▸ **Material provided**
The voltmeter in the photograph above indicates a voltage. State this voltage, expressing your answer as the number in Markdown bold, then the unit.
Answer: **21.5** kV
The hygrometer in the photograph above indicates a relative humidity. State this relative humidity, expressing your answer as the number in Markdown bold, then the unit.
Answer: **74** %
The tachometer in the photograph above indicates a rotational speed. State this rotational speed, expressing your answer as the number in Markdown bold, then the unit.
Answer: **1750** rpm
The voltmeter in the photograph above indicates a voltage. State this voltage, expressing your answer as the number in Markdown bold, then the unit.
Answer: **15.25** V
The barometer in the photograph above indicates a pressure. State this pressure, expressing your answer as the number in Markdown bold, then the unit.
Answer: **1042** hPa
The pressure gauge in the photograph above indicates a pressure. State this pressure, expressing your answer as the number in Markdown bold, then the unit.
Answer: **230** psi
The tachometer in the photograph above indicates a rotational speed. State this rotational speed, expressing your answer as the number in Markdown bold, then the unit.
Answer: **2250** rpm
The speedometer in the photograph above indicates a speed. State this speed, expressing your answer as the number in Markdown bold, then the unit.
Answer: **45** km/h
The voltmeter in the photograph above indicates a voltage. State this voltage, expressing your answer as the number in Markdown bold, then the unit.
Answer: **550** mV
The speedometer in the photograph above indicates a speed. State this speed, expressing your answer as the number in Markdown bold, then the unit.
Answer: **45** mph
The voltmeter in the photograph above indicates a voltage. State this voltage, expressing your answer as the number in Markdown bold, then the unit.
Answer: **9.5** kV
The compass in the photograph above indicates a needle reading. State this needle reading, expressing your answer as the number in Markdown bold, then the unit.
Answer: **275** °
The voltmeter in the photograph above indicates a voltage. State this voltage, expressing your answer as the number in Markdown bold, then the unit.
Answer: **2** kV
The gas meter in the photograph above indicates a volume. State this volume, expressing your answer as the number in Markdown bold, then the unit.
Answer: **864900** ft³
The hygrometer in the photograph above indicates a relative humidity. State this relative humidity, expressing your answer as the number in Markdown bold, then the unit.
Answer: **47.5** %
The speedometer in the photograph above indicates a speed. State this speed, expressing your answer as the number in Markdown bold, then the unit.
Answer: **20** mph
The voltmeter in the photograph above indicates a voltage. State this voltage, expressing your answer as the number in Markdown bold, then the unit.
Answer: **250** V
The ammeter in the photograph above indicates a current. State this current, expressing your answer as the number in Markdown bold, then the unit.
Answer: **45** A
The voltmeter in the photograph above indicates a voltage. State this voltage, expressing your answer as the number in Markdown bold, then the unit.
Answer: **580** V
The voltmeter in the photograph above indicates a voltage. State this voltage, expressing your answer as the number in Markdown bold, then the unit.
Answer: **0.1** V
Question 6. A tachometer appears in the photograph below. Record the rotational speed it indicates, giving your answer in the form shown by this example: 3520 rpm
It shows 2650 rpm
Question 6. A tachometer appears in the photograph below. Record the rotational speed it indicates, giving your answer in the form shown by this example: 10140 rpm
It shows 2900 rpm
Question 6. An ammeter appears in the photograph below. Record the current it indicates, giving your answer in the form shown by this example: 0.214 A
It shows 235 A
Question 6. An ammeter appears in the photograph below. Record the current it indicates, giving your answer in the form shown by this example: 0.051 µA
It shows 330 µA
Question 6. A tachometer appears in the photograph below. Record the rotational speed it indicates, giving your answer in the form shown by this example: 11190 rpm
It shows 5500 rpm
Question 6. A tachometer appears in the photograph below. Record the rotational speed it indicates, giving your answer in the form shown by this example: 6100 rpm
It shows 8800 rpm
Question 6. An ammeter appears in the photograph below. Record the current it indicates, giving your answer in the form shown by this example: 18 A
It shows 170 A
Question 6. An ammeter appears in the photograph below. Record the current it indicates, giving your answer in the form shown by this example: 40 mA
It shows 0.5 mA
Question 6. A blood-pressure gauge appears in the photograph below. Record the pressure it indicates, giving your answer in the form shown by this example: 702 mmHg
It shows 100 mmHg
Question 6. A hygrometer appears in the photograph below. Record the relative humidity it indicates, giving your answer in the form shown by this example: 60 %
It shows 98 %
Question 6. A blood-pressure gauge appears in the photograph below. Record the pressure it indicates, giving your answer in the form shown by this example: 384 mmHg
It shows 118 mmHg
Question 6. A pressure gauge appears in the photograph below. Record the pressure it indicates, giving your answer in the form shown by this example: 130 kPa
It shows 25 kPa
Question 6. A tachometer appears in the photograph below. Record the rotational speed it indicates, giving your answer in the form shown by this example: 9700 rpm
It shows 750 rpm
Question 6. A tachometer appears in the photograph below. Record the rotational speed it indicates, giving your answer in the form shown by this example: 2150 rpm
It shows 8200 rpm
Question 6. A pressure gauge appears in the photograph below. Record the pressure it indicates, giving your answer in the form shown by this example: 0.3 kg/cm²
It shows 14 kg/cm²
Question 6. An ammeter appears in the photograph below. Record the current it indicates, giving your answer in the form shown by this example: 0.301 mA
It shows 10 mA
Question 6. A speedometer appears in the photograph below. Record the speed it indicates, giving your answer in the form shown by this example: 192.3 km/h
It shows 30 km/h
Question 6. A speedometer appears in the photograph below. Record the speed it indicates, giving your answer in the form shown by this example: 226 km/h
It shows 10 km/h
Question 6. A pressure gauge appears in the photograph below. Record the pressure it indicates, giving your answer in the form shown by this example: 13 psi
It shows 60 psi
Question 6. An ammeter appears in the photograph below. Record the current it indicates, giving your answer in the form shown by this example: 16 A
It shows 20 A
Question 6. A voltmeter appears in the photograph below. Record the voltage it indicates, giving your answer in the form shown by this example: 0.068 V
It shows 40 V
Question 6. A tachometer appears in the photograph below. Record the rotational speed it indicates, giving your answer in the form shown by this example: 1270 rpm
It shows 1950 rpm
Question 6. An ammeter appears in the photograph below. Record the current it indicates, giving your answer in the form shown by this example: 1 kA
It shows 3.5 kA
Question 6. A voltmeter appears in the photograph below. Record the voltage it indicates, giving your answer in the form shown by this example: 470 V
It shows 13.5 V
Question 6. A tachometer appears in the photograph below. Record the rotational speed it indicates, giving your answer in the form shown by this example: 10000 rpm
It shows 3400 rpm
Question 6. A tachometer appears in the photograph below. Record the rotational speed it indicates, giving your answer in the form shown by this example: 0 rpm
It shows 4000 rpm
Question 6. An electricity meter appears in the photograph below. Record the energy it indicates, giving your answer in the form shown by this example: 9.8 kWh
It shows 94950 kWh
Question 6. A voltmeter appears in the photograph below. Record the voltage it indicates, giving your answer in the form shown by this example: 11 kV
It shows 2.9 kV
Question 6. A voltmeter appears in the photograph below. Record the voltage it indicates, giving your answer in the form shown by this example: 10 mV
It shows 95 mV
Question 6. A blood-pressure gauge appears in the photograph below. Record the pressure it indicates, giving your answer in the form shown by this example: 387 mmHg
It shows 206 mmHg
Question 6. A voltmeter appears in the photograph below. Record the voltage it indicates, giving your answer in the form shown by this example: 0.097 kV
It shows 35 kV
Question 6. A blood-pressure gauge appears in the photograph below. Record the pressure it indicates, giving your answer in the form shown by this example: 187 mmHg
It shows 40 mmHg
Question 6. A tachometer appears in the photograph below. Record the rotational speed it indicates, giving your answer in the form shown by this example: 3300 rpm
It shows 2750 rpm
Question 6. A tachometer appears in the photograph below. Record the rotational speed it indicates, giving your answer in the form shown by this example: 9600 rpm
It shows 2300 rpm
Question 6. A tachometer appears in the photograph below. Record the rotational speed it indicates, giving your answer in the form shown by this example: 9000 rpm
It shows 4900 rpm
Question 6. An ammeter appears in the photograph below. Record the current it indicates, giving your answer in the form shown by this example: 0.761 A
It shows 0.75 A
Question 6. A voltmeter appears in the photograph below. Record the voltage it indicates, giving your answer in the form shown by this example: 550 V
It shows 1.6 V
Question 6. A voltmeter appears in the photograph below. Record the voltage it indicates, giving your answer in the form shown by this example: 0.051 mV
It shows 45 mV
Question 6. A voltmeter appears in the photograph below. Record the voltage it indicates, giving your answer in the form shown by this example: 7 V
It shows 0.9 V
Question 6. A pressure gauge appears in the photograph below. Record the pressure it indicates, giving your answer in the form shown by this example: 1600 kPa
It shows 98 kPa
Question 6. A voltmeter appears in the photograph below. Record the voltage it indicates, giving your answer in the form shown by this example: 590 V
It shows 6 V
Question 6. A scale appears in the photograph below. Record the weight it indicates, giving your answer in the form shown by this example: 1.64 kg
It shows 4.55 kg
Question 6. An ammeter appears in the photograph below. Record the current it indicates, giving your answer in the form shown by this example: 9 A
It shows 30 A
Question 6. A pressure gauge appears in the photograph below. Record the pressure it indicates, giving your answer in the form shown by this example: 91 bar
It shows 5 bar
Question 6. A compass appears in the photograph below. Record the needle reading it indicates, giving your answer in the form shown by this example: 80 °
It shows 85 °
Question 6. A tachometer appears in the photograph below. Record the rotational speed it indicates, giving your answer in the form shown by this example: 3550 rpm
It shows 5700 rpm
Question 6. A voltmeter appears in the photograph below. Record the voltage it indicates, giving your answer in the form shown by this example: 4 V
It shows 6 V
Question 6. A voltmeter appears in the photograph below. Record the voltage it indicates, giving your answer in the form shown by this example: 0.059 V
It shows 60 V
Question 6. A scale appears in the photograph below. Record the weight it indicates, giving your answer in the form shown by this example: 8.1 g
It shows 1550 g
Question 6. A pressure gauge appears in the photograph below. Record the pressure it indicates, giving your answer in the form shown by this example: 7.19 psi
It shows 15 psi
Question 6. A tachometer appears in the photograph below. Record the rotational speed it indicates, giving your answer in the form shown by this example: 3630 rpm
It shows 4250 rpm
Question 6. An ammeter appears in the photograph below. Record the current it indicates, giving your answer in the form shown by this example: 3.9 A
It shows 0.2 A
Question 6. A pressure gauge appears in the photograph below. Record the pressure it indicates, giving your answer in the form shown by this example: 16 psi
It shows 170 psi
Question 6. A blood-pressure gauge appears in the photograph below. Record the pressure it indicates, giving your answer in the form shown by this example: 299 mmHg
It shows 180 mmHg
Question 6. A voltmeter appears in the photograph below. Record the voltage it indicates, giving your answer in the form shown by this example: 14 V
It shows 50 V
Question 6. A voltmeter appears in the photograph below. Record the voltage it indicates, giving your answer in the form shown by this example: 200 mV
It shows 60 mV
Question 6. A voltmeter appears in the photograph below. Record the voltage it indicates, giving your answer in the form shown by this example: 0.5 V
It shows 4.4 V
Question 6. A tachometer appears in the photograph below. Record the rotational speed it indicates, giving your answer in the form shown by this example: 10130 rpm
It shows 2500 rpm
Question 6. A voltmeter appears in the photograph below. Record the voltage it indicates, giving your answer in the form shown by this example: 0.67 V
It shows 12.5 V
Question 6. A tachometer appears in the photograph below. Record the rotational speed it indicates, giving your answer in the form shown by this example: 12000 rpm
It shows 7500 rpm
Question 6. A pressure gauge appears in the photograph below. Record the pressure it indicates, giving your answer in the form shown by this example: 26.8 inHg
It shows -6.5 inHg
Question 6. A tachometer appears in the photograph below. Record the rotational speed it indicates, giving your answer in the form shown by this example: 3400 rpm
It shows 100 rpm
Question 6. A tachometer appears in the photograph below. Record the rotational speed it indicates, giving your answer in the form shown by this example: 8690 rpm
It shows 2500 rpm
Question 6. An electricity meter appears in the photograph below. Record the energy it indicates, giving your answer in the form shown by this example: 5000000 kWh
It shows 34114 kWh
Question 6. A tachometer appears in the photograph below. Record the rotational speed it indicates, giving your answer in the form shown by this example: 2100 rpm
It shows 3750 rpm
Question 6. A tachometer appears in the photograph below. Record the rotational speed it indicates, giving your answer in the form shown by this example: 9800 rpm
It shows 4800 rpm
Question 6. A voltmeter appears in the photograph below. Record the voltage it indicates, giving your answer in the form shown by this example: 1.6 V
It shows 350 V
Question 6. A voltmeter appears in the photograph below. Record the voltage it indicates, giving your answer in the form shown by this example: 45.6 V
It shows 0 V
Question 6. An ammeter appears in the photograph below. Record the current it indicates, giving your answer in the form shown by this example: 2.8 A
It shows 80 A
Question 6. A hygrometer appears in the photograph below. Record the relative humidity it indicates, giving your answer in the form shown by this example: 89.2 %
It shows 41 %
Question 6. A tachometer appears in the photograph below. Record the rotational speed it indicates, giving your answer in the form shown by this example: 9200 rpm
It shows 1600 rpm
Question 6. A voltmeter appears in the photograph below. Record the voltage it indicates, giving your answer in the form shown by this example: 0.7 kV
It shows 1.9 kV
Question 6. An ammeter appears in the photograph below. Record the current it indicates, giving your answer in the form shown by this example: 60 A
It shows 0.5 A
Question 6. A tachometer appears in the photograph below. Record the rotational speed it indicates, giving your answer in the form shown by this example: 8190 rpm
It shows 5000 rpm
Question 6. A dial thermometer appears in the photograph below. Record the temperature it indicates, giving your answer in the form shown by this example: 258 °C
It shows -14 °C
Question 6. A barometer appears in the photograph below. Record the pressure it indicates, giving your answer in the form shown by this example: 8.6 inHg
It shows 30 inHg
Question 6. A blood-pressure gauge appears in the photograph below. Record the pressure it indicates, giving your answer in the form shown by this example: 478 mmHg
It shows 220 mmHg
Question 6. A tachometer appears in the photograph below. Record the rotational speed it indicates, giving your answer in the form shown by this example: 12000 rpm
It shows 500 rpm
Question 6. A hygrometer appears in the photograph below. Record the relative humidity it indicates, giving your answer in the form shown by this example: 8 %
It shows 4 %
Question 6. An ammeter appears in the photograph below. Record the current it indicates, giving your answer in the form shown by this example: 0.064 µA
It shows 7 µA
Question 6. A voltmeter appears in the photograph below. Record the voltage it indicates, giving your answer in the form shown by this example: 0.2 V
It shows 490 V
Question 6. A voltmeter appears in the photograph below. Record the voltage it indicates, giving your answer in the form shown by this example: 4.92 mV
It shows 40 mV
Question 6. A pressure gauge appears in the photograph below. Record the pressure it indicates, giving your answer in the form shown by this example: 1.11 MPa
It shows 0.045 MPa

▸ **Work item**
Put the records into a two-column CSV headed text and answer, with one row per record and each value in a single quoted field whose line breaks are replaced by spaces. Start at the line containing "The barometer in" and stop after the line containing "Answer: **230** psi".

▸ **The completed task**
text,answer
"The barometer in the photograph above indicates a pressure. State this pressure, expressing your answer as the number in Markdown bold, then the unit. Answer:","**1042** hPa"
"The pressure gauge in the photograph above indicates a pressure. State this pressure, expressing your answer as the number in Markdown bold, then the unit. Answer:","**230** psi"